Cutting to the chase, the letter tells The Spoiling Dead to “repudiate your intent to leak the ‘Lucille Victim’ by confirming that you will cease and desist from that illegal disclosure and/or assisting others in the illegal disclosure. Should you fail to do so, AMC will file a lawsuit against you to enjoin your harmful illegal activities and seek to obtain money damages and injunctive relief to address your conduct.”

In a Facebook post, The Spoiling Dead folks express their reluctance to abide by the demand letter.

“They say we can’t make any type of prediction about the Lucille Victim,” reads the post. “Their stance is that making such a prediction would be considered copyright infringement. AMC tells us that we made some claim somewhere that says we received ‘copyright protected, trade secret information about the most critical plot information in the unreleased next season of The Walking Dead‘ and that we announced we were going to disclose this protected information. We still aren’t sure where we supposedly made this claim because they did not identify where it was.”

The problem, explains the group, is that they now can’t even speculate about the fate of Dwayne ( in a meta twist, he’s been holding the camera this entire time, documenting the story; that explains the widely ridiculed POV cliffhanger shot), for fear of being right.

“[I]f we post our Lucille Victim prediction and we’re right, AMC says they will sue us,” explains the post. “Whether there are grounds for it or not is not the issue, it still costs money to defend. That is the way our justice system works. Would we have defenses? Sure. But it also costs money to mount that defense. If someone brings us a potential Lucille spoiler and we confirm it and it turns out accurate we could get sued.”

Sadly, they are likely right that they have a valid defense against this sort of bullying, over-reaching demand. Unlike the Twin Peaks case, in which the publisher provided detailed summaries of each episode, AMC would have difficulty arguing that the revelation of a single plot point — no matter who earth-shattering — is actually a violation of copyright.

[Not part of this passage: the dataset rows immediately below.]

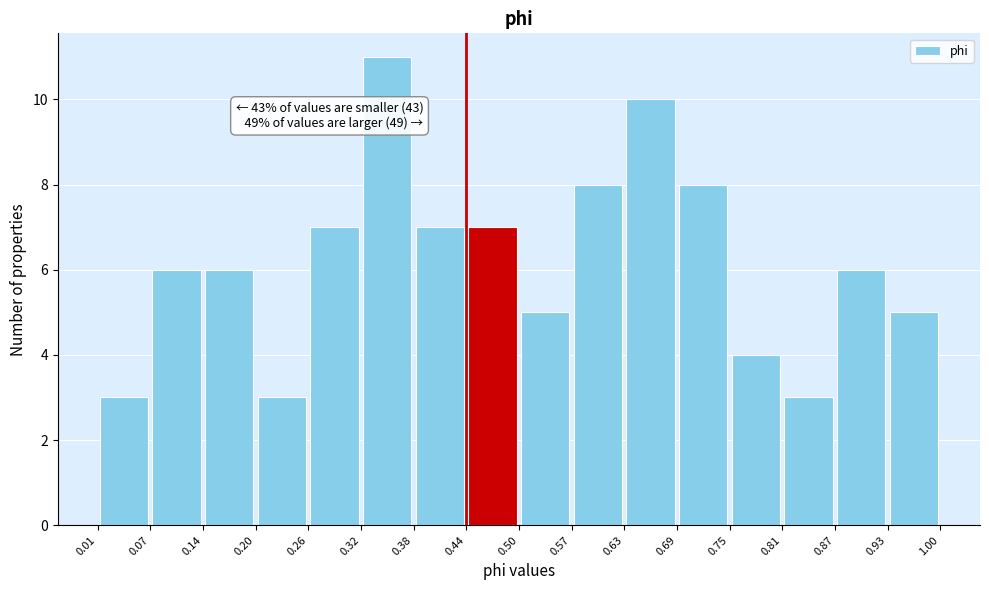

Over which range of the x-axis is the bar tallest?

0.32 to 0.38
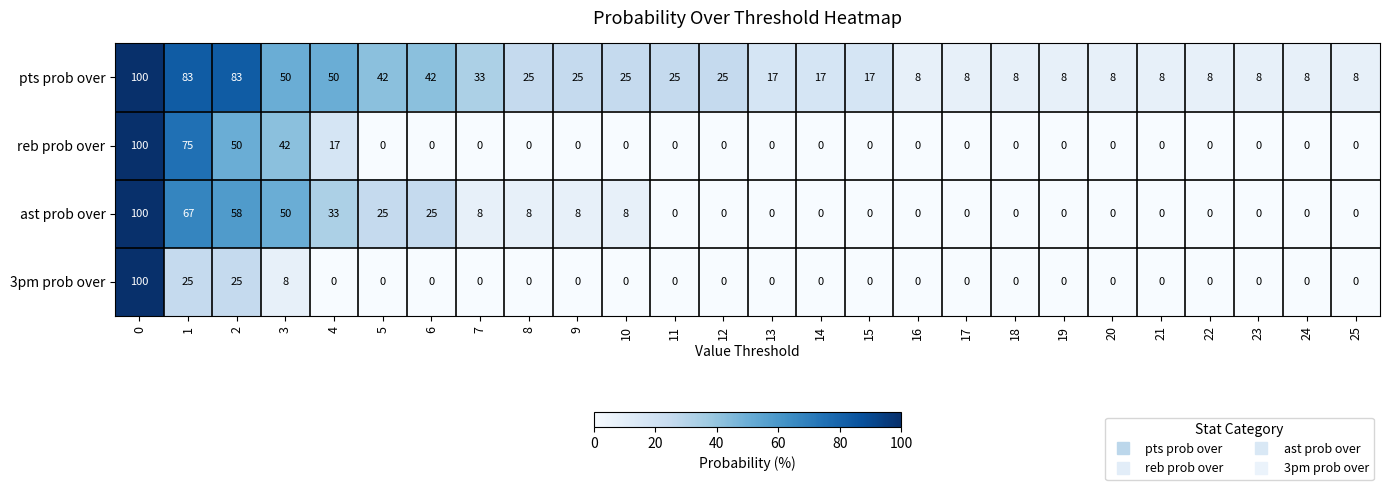

How many categories are shown in the chart?

26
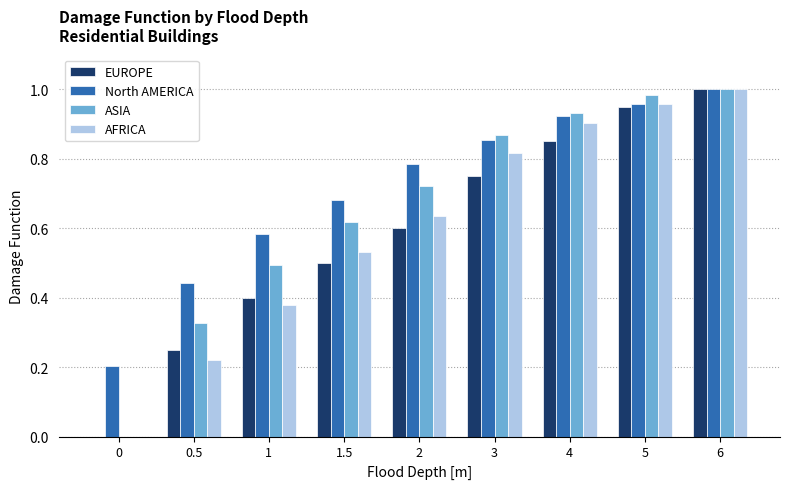

Between 1 and 2, which series saw the biggest shift?

AFRICA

At best, AMC could try — if it had evidence — to make a legal case that The Spoiling Dead obtained the confidential information illegally. In fact, in 2015, AMC issued subpoenas trying to find the identity of people who uploaded spoiler videos to services like Vimeo.

However, the folks at Spoiling Dead tell TorrentFreak that they have not done anything wrong.

“[AMC} say that we claimed we received some illegal, protected information and that we said we were going to disclose the Lucille Victim based on that information,” a rep for the site tells TorrentFreak. “But they never identified WHERE the claim they say we made was. Even in our response to them we said we could not repudiate that claim because they didn’t identify it… All we ever said is that we were close to a confirmation and should be able to post who we thought it was in a couple weeks. There are lots of ways to confirm things and plenty of them legal.”

The Spoiling Dead folks say they will continue to publish reports and details they get from on-set sources, but they just won’t give you all the details on poor Dwayne and how Rick will cry when he has to shoot his resurrected zombie brother in the forehead.

“We are by no means getting shut down,” writes the group. “It’s still business as usual here, we just won’t be spoiling the biggest moment so far.”